As we go through these sometimes overwhelming emotional experiences, it is imperative that we stay focused on the problem we’re trying to solve. The stories of genocide survivors will naturally inspire empathy in us and make us ask how we would have behaved in their place, or how we might have acted to stop their suffering. As problem-solvers, we’ll also be drawn to the difficulties facing the curators of the museums and memorials we visit, wondering how we could serve them as “clients.”
But the problem we’re trying to solve isn’t just genocide and isn’t just museums. Rather, it’s the gap between the way we remember the genocides of the past and how we act to prevent the genocides of the future. It’s a poorly understood and shifting space, which is exactly why we think UX designers are the right people to explore it.
Sometimes the problem is memory. Many of history’s most brutal mass killings are poorly documented or not well-known by the general public. For example, the slaughter of Armenians during World War I occurred before the word “genocide” existed and before international law recognized it as a crime. Today, many of the descendants of those displaced by the genocide justifiably feel that simply recognizing the tragedy would be a sufficient goal. The challenges of understanding the history of each individual genocide on its own terms is real; how do we reconcile the need to accurately document the past with the equally pressing need to act in the present?

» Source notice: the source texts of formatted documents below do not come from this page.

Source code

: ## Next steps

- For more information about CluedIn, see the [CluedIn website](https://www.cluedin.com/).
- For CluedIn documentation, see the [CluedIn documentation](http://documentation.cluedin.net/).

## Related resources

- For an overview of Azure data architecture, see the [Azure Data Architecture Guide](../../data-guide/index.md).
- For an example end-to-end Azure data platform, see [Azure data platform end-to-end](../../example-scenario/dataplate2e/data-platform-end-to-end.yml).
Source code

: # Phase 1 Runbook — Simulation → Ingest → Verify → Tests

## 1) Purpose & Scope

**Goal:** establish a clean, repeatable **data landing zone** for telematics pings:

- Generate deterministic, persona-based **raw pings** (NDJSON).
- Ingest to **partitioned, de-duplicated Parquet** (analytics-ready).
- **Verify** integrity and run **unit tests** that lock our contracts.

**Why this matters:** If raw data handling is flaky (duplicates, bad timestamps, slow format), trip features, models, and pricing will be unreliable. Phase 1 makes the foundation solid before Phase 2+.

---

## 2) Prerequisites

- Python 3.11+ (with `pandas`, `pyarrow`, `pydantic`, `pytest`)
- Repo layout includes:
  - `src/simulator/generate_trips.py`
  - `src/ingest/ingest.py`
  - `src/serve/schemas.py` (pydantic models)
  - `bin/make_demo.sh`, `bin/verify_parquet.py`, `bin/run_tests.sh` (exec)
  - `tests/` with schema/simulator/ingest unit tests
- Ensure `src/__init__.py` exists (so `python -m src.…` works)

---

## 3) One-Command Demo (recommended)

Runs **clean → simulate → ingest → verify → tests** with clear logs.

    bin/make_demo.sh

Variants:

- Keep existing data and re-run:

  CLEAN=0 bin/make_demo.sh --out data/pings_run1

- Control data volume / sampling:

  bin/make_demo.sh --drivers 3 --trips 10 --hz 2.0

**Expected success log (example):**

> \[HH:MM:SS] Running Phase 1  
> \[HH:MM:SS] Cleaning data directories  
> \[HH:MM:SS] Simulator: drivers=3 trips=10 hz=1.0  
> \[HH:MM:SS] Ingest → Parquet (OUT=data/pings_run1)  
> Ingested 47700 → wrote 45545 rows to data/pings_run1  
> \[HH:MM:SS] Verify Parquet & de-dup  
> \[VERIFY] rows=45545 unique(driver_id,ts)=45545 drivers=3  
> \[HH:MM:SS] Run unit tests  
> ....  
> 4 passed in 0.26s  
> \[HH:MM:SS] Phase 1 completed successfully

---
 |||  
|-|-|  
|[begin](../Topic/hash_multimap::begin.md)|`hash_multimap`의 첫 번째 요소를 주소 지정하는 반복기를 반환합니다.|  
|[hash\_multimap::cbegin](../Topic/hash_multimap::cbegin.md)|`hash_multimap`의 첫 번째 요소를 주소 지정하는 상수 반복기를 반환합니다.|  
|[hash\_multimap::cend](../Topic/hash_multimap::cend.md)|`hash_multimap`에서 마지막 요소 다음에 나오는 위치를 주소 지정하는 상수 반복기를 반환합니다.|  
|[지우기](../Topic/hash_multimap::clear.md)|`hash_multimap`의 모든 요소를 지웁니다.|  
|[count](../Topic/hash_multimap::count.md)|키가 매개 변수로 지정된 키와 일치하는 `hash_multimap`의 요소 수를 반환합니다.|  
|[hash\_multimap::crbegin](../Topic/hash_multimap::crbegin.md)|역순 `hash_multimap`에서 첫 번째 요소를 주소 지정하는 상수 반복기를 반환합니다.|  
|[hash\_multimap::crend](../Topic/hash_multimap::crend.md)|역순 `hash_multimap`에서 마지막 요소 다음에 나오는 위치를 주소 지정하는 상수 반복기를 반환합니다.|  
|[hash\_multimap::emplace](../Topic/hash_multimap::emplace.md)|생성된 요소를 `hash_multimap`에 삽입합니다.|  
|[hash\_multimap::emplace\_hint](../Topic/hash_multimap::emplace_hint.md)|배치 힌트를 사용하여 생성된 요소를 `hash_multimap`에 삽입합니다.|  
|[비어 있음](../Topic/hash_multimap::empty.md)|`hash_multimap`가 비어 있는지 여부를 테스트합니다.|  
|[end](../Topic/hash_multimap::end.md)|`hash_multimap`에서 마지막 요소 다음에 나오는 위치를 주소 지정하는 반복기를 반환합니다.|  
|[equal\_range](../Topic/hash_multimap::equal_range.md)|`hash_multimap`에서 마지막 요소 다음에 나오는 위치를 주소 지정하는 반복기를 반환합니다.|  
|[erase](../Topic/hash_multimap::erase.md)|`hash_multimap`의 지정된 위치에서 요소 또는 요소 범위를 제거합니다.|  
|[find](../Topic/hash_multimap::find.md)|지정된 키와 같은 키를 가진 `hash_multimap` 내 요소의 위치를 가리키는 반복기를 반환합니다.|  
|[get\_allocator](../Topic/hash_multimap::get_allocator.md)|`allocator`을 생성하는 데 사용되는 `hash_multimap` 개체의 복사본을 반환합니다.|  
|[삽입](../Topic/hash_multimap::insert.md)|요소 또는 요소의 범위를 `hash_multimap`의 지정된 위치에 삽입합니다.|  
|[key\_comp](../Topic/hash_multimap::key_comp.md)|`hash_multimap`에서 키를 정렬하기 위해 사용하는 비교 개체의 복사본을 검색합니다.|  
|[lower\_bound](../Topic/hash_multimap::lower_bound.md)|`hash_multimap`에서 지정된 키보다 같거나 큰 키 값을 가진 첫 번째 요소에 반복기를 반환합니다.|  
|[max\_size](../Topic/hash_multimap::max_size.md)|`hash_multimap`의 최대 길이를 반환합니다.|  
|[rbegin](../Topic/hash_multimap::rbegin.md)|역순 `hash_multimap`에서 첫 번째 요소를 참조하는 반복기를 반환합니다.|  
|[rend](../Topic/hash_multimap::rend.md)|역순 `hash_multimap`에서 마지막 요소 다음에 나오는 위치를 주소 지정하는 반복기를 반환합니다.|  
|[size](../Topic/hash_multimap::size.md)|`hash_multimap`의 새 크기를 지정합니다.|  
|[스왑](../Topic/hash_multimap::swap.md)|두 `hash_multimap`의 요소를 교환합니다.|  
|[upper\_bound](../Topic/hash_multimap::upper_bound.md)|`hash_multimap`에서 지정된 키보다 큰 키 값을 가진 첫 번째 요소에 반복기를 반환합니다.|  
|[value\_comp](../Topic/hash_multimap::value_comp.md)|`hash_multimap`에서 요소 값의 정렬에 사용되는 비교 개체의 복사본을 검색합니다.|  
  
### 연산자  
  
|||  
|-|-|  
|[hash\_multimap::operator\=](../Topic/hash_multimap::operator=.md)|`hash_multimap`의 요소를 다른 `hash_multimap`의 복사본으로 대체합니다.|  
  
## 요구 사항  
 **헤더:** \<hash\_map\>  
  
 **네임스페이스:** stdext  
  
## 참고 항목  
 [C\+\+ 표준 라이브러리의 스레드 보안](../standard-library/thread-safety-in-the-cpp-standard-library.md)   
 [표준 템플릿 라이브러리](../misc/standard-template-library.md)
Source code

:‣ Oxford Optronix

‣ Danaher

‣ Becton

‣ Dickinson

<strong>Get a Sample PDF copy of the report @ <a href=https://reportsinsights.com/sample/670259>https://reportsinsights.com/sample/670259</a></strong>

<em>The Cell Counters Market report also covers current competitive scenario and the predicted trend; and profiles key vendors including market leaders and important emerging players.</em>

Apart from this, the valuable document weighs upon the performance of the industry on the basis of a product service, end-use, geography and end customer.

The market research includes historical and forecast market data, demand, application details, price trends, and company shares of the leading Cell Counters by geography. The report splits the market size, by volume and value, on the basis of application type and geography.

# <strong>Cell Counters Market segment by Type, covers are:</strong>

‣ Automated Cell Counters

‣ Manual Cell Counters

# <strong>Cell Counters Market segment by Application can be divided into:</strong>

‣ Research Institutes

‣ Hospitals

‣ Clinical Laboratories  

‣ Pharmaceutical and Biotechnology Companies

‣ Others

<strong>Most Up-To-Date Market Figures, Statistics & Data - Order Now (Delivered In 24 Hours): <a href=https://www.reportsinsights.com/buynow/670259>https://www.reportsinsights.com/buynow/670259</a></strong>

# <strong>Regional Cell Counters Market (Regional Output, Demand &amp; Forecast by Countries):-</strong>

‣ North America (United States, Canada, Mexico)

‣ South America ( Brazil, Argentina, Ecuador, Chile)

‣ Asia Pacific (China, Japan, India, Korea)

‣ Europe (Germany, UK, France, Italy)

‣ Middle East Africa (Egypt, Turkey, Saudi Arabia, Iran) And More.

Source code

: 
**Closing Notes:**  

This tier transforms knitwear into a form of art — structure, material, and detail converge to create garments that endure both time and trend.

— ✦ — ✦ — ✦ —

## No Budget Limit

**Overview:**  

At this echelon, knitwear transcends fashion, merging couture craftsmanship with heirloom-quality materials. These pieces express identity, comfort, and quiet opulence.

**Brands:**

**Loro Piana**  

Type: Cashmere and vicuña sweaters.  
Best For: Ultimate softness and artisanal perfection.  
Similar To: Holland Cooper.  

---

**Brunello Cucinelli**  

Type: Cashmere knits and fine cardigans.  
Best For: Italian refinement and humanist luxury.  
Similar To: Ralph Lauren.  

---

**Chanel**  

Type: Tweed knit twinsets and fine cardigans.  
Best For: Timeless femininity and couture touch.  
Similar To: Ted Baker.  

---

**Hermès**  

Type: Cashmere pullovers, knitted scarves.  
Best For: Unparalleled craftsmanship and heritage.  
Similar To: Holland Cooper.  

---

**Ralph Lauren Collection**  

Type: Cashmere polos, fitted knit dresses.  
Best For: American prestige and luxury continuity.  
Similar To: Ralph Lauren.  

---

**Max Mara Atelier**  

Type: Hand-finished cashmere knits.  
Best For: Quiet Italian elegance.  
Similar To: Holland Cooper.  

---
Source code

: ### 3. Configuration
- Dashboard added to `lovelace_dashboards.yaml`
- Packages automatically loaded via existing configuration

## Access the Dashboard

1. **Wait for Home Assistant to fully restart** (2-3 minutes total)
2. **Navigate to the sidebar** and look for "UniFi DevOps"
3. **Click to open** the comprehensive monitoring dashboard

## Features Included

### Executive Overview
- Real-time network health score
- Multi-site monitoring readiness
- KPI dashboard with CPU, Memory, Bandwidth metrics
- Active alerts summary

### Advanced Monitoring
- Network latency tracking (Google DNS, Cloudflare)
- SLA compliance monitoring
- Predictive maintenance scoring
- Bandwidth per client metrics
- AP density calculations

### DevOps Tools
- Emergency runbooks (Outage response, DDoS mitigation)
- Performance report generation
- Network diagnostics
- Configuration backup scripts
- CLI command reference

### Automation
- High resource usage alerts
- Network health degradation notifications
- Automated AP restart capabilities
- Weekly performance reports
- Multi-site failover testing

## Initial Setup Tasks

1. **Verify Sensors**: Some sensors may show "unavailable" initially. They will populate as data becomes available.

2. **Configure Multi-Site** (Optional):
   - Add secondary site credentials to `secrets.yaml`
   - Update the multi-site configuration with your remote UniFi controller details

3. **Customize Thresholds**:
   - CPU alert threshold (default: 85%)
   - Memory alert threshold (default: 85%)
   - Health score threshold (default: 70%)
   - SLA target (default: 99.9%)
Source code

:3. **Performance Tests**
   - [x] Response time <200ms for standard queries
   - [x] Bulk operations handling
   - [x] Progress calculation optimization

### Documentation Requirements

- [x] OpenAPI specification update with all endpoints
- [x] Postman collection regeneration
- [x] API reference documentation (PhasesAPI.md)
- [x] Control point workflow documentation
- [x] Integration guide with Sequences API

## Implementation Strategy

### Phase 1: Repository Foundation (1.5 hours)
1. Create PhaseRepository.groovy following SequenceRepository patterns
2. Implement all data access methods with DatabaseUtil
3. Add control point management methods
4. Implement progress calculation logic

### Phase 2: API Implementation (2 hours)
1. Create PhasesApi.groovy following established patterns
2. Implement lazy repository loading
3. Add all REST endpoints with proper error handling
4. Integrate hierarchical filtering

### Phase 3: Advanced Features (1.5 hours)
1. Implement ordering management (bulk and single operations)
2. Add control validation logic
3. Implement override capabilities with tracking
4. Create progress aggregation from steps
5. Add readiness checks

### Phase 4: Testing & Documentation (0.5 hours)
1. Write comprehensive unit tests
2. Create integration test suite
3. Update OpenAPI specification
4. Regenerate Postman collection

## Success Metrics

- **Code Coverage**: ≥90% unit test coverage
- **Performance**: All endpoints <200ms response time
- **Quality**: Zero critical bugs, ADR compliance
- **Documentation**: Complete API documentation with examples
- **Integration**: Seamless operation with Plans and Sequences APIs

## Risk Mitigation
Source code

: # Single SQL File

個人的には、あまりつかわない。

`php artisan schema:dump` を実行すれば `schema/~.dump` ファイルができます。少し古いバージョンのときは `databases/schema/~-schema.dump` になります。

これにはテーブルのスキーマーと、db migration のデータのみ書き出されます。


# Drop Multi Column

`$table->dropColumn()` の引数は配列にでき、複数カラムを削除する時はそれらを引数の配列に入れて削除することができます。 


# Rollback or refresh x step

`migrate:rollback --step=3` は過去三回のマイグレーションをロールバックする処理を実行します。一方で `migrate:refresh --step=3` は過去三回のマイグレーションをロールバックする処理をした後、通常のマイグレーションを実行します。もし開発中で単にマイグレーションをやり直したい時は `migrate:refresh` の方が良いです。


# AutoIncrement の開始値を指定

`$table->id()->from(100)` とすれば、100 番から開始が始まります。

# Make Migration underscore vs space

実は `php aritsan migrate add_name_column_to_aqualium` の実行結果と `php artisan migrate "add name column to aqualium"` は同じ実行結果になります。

Sometimes the problem is feeling. In the decades following World War II, a robust culture of commemoration and reflection has grown up around the Holocaust. Academics, artists, and writers have devoted their entire careers to chronicling the atrocities that occurred under the Nazi regime. Most people in the Western world are familiar with the facts of what occurred, and it’s not uncommon to hear how Holocaust museums and memorials provoked overwhelming emotional responses even in people who have no personal connection to the event. Like all emotions, these feelings are individual and complex; how do we respect the feelings evoked by the memory of past tragedies while also providing opportunities to turn such feelings into action now?
Sometimes the problem is action. Despite the anthem of “never again,” the world has stood by during many instances of mass slaughter in the modern era, in nations like Cambodia, Bosnia, and Rwanda. Just looking at the past decade or the past year, the number of countries that have faced a risk of genocide or gross human rights abuses is overwhelming. Even when we have gathered accurate facts about the past and the present, even when we have summoned the emotional resolve to stop the next genocide, exactly which actions we ought to take as individuals and as nations remains uncertain. You should consider this question — what actions should actually be taken to stop genocide? — as part of your remit.
How should we remember? How should we feel? How should we act? Together, these questions make up the gap, and it’s your challenge as designers to map users’ journey across it — or imagine a journey that no one has yet undertaken.
In the days before we embark on this quest together, our team of provocateurs will be talking with leading experts in the field to find out what they know about these questions. All of this knowledge will be incorporated into the final document produced by this year’s Annual Challenge. During the time you spend with survivors, witnesses, and museum curators in Rwanda, we urge you to reach your own understanding of their experience. As we transition to the work of designing together in London, feel free to talk with the provocateurs in order to examine what you have learned in the context of the broader problems of remembering and preventing genocide. By the day of our final presentation, everything we have learned will inform the designs we present to Aegis Trust.
Until then, we encourage you to think about “the gap.” In between your last round of vaccinations or maybe while you’re packing your bag, consider all that you have learned in your diverse experiences as designers. What is the difference between knowledge and feeling? What moves different types of people from feelings to action? We encourage you to bring anything you have learned from any aspect of the design discipline to this work we’re doing together, because we have no doubt it is a project that will truly take all we’ve got.